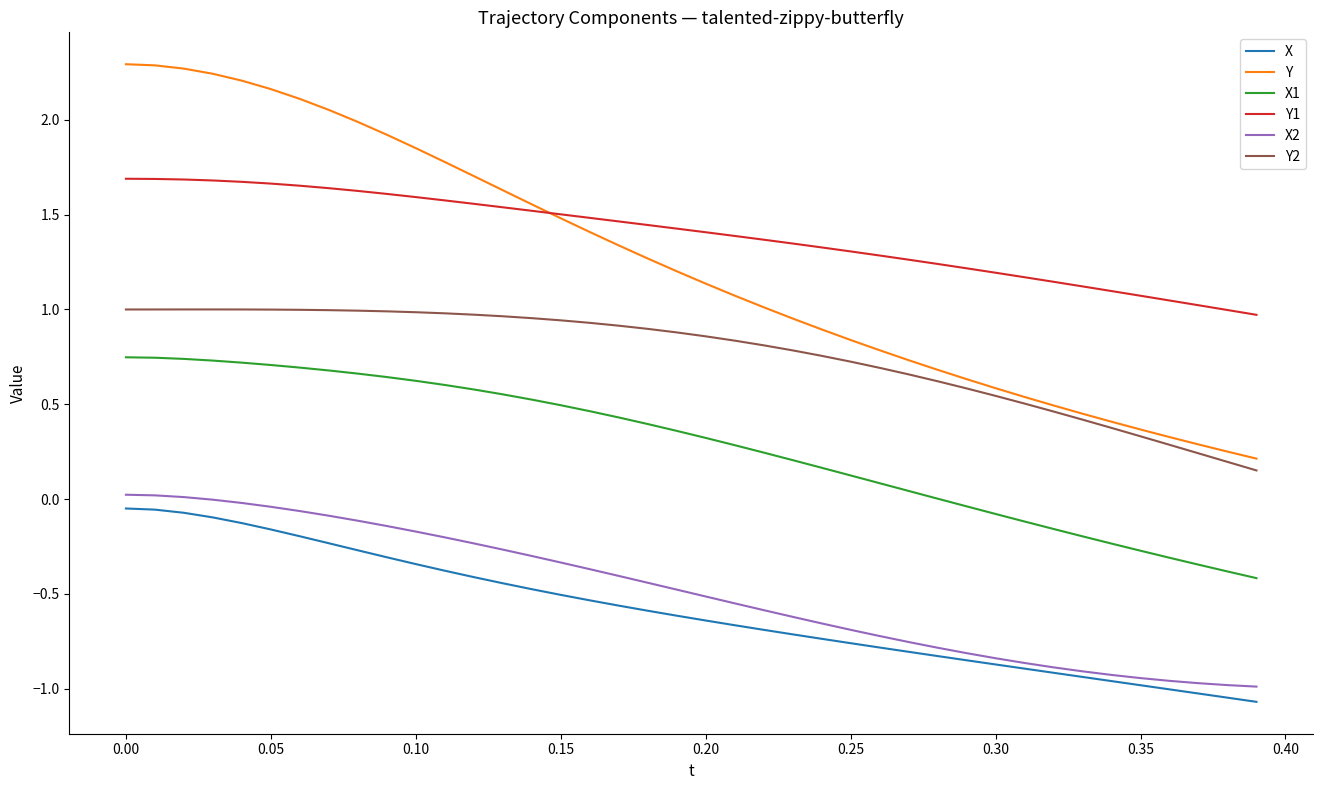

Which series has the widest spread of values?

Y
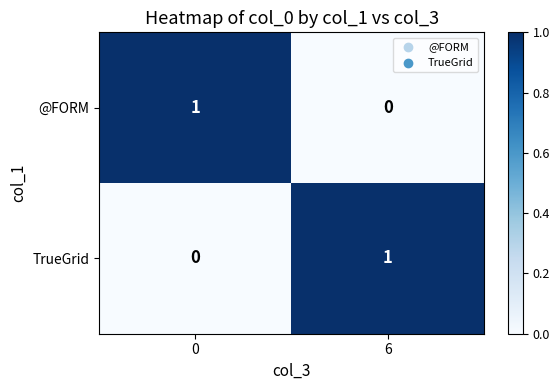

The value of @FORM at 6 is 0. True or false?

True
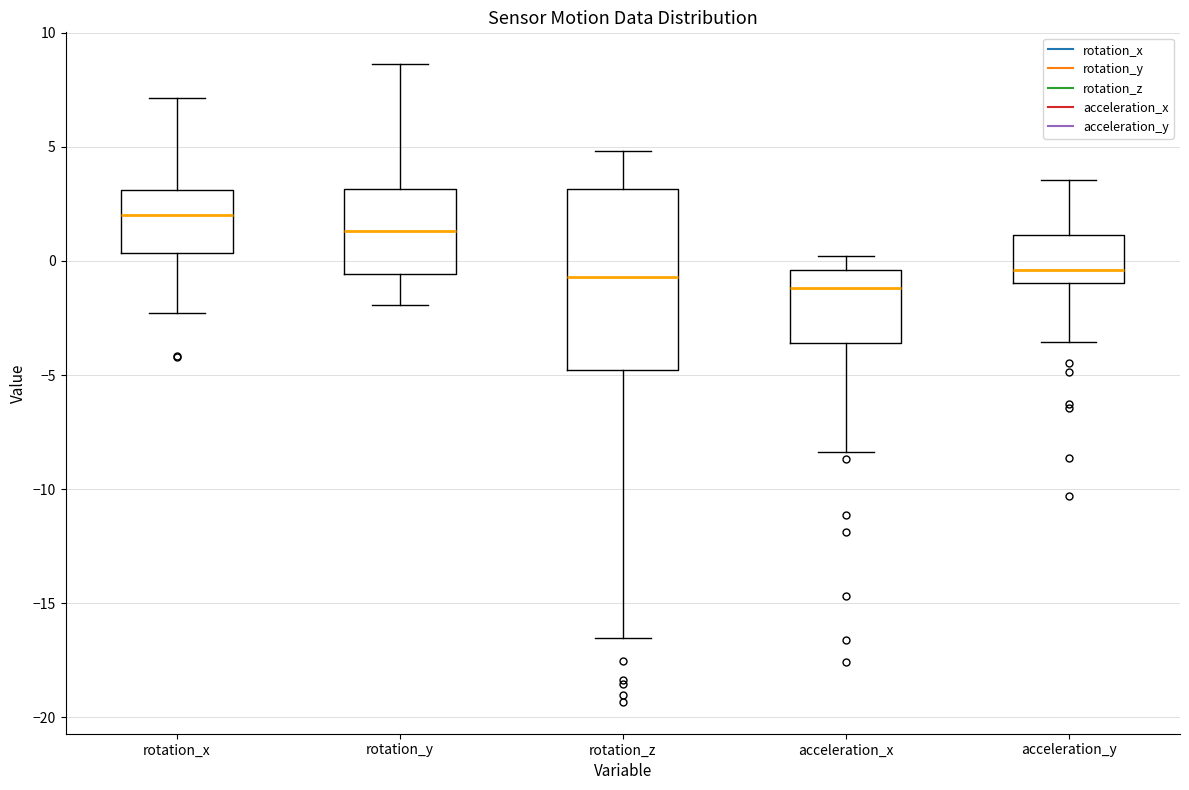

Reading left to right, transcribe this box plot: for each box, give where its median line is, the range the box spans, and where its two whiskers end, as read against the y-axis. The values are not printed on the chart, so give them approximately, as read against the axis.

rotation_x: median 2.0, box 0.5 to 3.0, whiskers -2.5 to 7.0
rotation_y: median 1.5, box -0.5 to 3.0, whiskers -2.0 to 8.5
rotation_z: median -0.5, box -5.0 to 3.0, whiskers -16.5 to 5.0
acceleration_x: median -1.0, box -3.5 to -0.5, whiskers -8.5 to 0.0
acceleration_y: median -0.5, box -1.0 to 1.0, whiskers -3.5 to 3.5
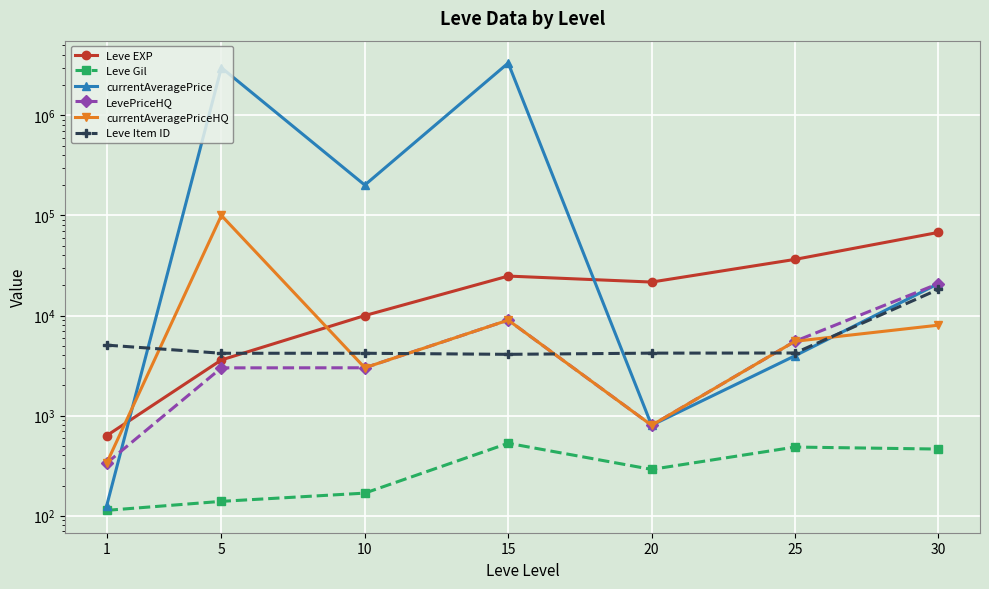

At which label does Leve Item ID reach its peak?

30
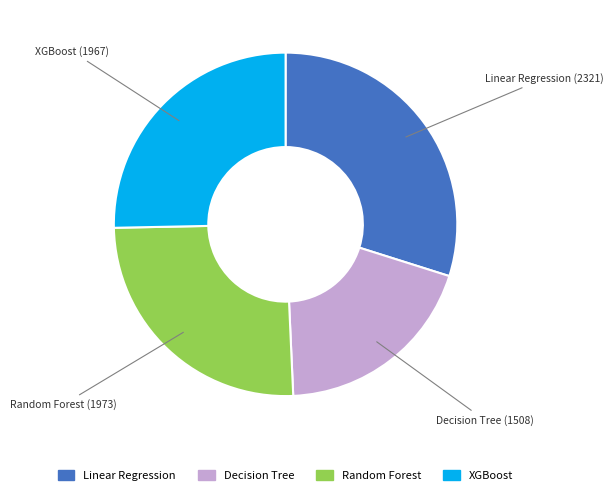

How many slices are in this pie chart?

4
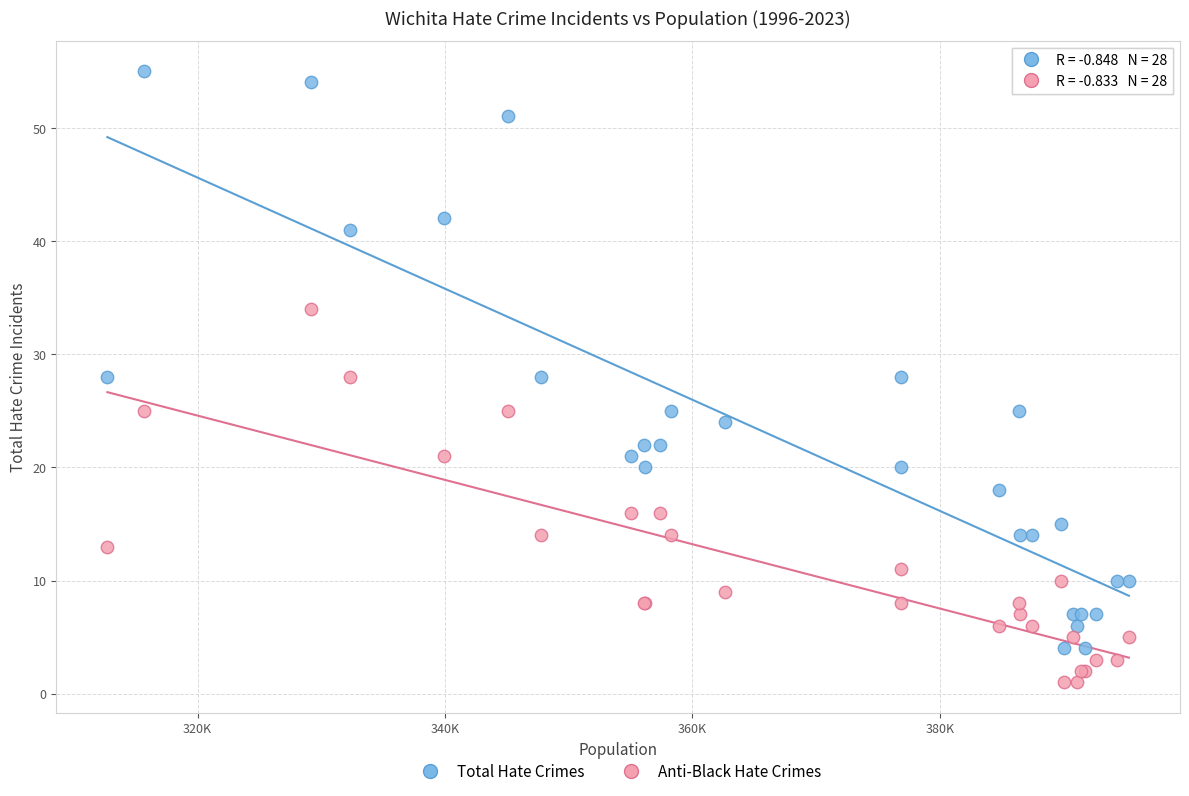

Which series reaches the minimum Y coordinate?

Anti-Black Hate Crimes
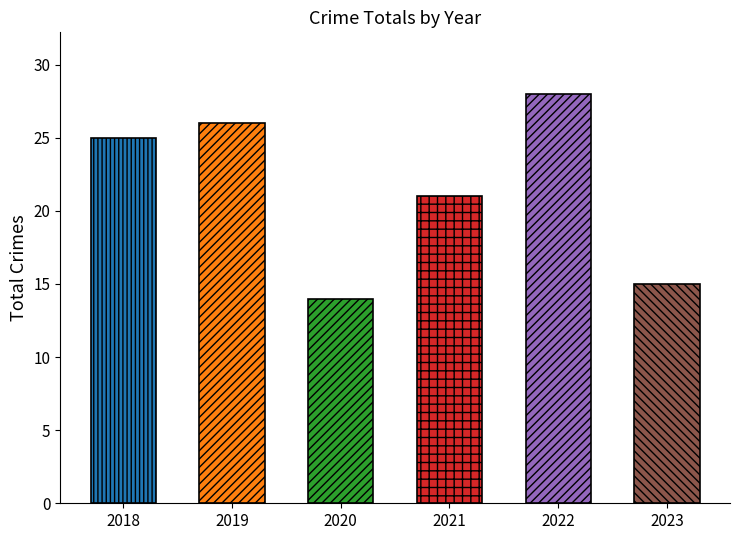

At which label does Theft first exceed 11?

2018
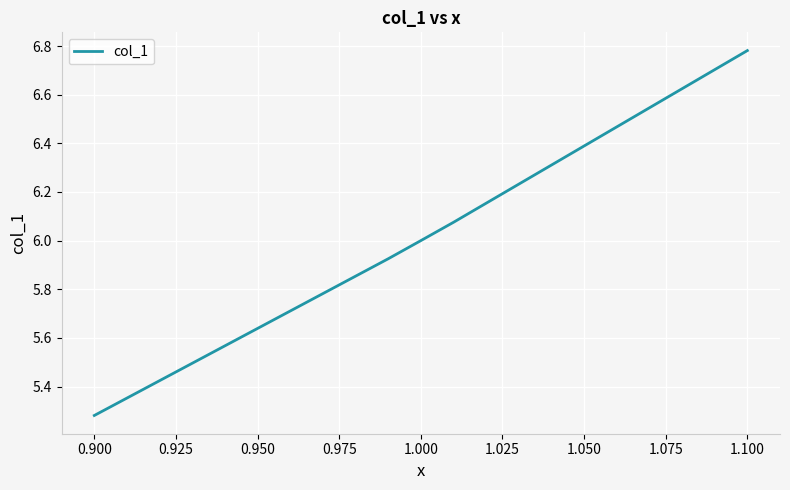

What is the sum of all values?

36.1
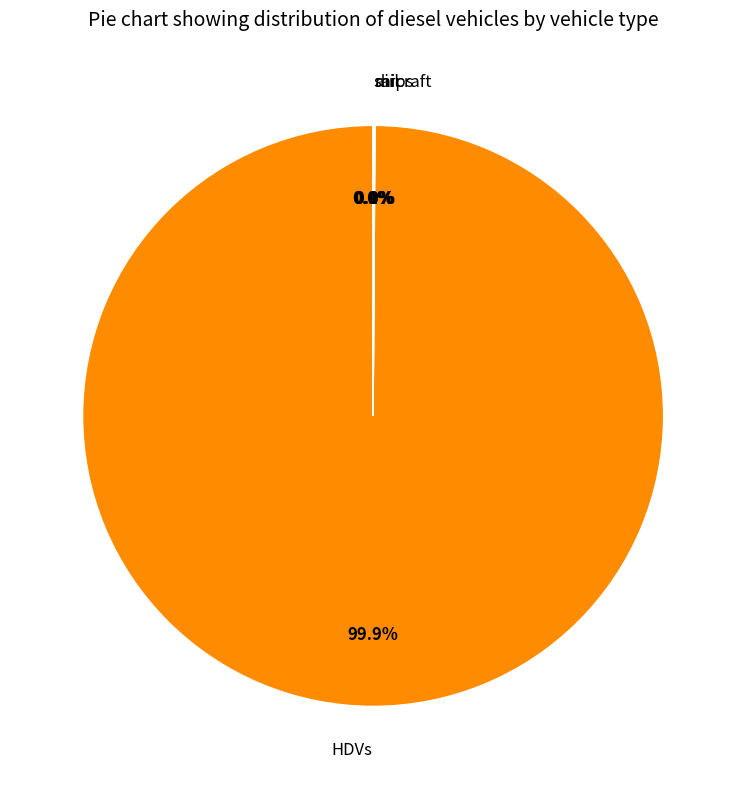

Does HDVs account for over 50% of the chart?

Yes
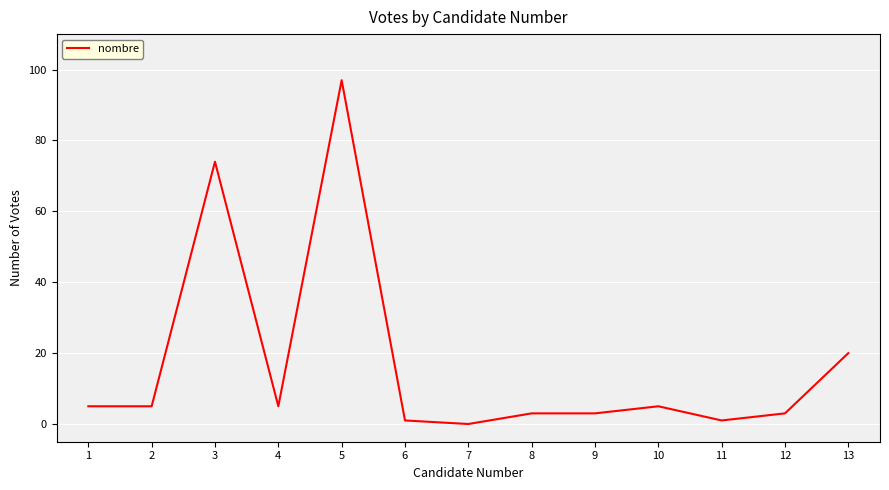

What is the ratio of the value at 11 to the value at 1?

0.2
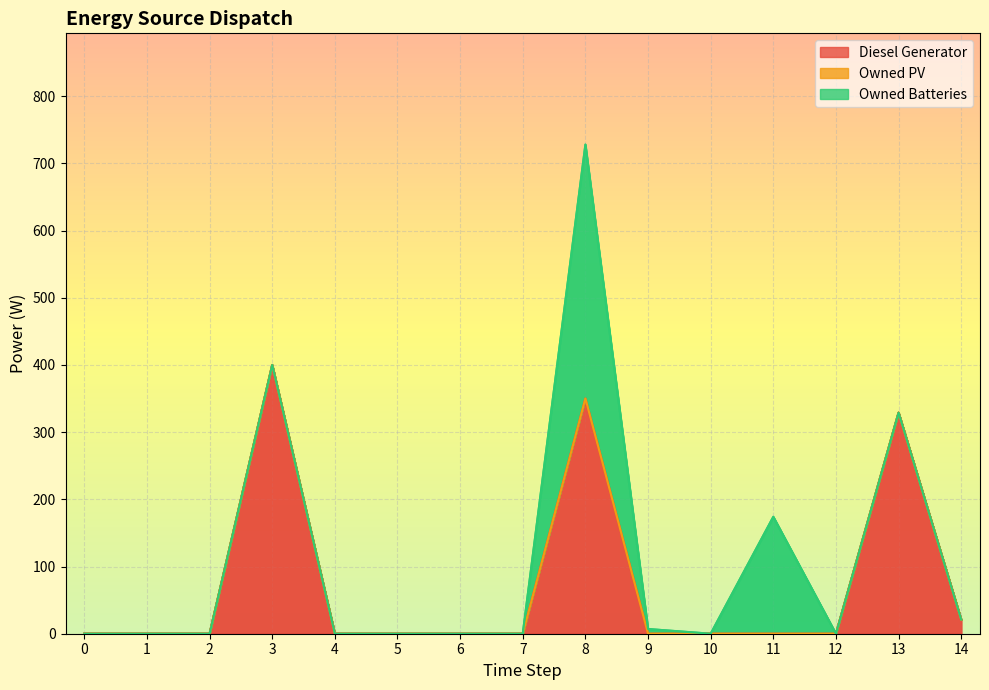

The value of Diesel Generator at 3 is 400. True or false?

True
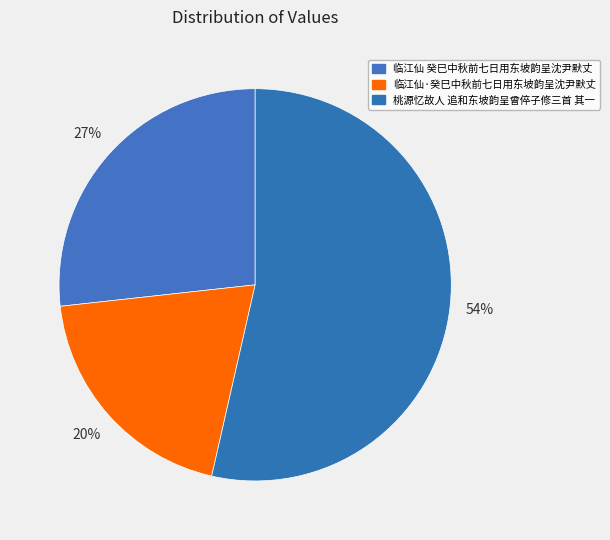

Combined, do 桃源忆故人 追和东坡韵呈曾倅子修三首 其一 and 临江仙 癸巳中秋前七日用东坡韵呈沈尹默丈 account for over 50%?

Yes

» WORK REQUIRED
Render the data above as a JSON list of strings, one string per line, with blank lines skipped. Leave the pictures out.

» RESPONSE FOR THIS EXERCISE
[
  "Which series has the widest spread of values?",
  "Y",
  "The value of @FORM at 6 is 0. True or false?",
  "True",
  "Reading left to right, transcribe this box plot: for each box, give where its median line is, the range the box spans, and where its two whiskers end, as read against the y-axis. The values are not printed on the chart, so give them approximately, as read against the axis.",
  "rotation_x: median 2.0, box 0.5 to 3.0, whiskers -2.5 to 7.0",
  "rotation_y: median 1.5, box -0.5 to 3.0, whiskers -2.0 to 8.5",
  "rotation_z: median -0.5, box -5.0 to 3.0, whiskers -16.5 to 5.0",
  "acceleration_x: median -1.0, box -3.5 to -0.5, whiskers -8.5 to 0.0",
  "acceleration_y: median -0.5, box -1.0 to 1.0, whiskers -3.5 to 3.5",
  "At which label does Leve Item ID reach its peak?",
  "30",
  "How many slices are in this pie chart?",
  "4",
  "Which series reaches the minimum Y coordinate?",
  "Anti-Black Hate Crimes",
  "At which label does Theft first exceed 11?",
  "2018",
  "What is the sum of all values?",
  "36.1",
  "Does HDVs account for over 50% of the chart?",
  "Yes",
  "What is the ratio of the value at 11 to the value at 1?",
  "0.2",
  "The value of Diesel Generator at 3 is 400. True or false?",
  "True",
  "Combined, do 桃源忆故人 追和东坡韵呈曾倅子修三首 其一 and 临江仙 癸巳中秋前七日用东坡韵呈沈尹默丈 account for over 50%?",
  "Yes"
]